Week of 2024-06-21 - constant gateway crashing

Thursday

3:00 PM - Brian D + Jyothish - check for gateways in stuck authentication enabled with automatic restart

3:10 PM - Jyothish - sends an email to the xrootd mailing list if similar issues were seen

3:11 PM - Jyothish - inform production team of the check being enabled. no oncall procedure change required

3:40 PM - Jyothish - attempted creation of RPM with possible underlying auth problem solution, failed due to ongoing VPN issues. Postponed for day after

Overnight frequent restarts happen, partially due to crashes, partially due to the script. Higher failure rate seen in production

Friday

7:00 AM - Andy H - replies to the email, issue was not seen elsewhere.
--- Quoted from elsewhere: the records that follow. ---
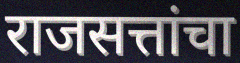
राजसत्तांचा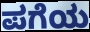
ಪಗೆಯ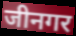
जीनगरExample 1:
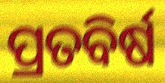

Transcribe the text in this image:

ପ୍ରତବିର୍ଷ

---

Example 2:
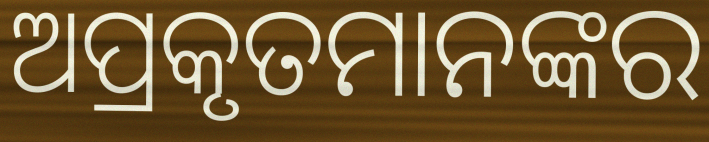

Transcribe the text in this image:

ଅପ୍ରକୃତମାନଙ୍କର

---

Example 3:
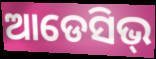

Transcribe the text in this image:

ଆଡେସିଭ୍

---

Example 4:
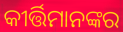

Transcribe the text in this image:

କୀର୍ତ୍ତିମାନଙ୍କର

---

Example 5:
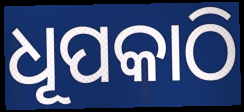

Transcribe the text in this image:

ଧୂପକାଠିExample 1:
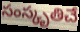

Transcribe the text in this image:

సంస్కృతిచే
08:44 AM - Jyothish - stopped restarts for the duration of working hours in case the previous gateway restarts were caused by high check sensitivity

failure rate increases over the day, proving it was mainly caused by the crashes, not the script

10:00 AM - Jyothish - compiled and deployed RPM with possible auth solution patch

10:22 AM - Alex R - manages to reproduce the issue

10:22 AM - 2:10PM - Alex R, Jyothish - ongoing debugging until the issue was found

11:10 AM - Jyothish - takes out gw14-16 from prod to reboot and see if the pending kernel updates help

12:22 PM - Alastair - asks for service status for the weekend. Jyothish replies progress is being made with debugging, but the current state might persist over the weekend

12:23 PM - Thomas Birkett - asks to notify grid services if the service is going to be problematic over the weekend, so appropriate downtimes can be placed. Jyothish replies that a status update will be given by 2:30 if there is no progress

1:47 PM - Jyothish, Alex R - issue is found. Jyothish sends an update to Andy in the xrootd mailing list with the findings. Solution is being discussed

2:12 PM - Jyothish - notifies that the issue has been found but would like a consultation before any changes are made. asks for James W, Tom Byrne, Tom Birkett to attend if possible and posts a zoom link for all interested parties.
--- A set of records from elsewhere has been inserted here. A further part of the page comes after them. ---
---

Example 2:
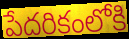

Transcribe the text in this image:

పేదరికంలోకి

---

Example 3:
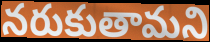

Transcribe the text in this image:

నరుకుతామని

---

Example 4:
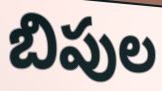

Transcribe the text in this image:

బిపుల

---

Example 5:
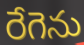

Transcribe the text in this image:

రేగెను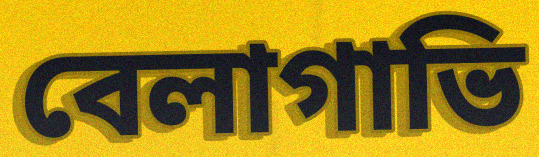
বেলাগাভিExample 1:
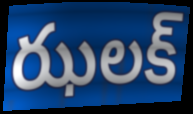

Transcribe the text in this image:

ఝలక్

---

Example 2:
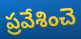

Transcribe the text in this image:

ప్రవేశించె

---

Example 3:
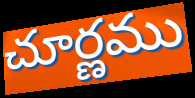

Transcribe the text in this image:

చూర్ణము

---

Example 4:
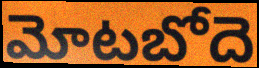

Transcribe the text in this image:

మోటబోదె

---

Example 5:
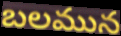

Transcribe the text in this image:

బలమున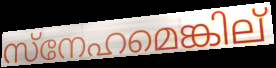
സ്നേഹമെങ്കില്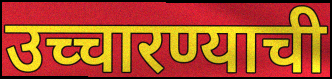
उच्चारण्याची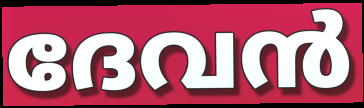
ദേവൻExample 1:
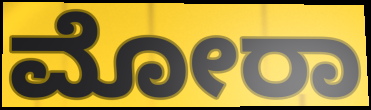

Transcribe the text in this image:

ಮೋರಾ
2:13 -2:50 PM - Ongoing consultation. Jyothish explains the problem. The issue is caused in the paged read section of the code (introduced in xrootd 5.5.3) and a proper fix introduces a nontrivial chance of silent file corruption without extensive testing. This is the long term solution needed, however a simpler solution that was previously used by Jyothish on other pagedIO errors during the initial feature release might be possible to be used. This involves a code change that tricks xrootd into thinking it’s talking to a server with a lower xrootd version and avoids using pagedIO. The solution has been used in prod more than a year ago and is reasonably safe to deploy. Discussion ensues with Brij, James W, Brian D, Alex R and Alastair on the current state of production and wether this can be left as is over the weekend. Consus is that the failure is high, but can be tolerated. Jyothish proposes a quick test if the second (safer) solution stops the issue from occurring using Alex’s test and roll it out ASAP if it does. All present agree.

15:16 PM - Jyothish - new RPMS created and deployed on gw14 (which was out of production from the reboot earlier in the morning and the following debugging). Test succeeds and the change is rolled out in production

15:38 PM - Jyothish - no failures seen since the rollout. updated atlas ggus ticket on the situation

16:38 PM - Jyothish, Alex R - monitored situation, no failures seen since this rollout

Takeaways

Good reporting and communication from everyone involved. Emergency meeting proved useful in informing Tier1 production team and management about the nature of the issue and the attempted fix. Previous experience has been useful in devising the patch and RPM creation and deployment pipeline was quick enough to deploy the change in time for sufficient observations to happen before the end of day.

Switch testing (Switch Testing) proved vital for rapid testing of attempted fixes throughout the week, and taking a host temporarily out of prod for the attempted fixes made checking the fix and deployment a lot quicker.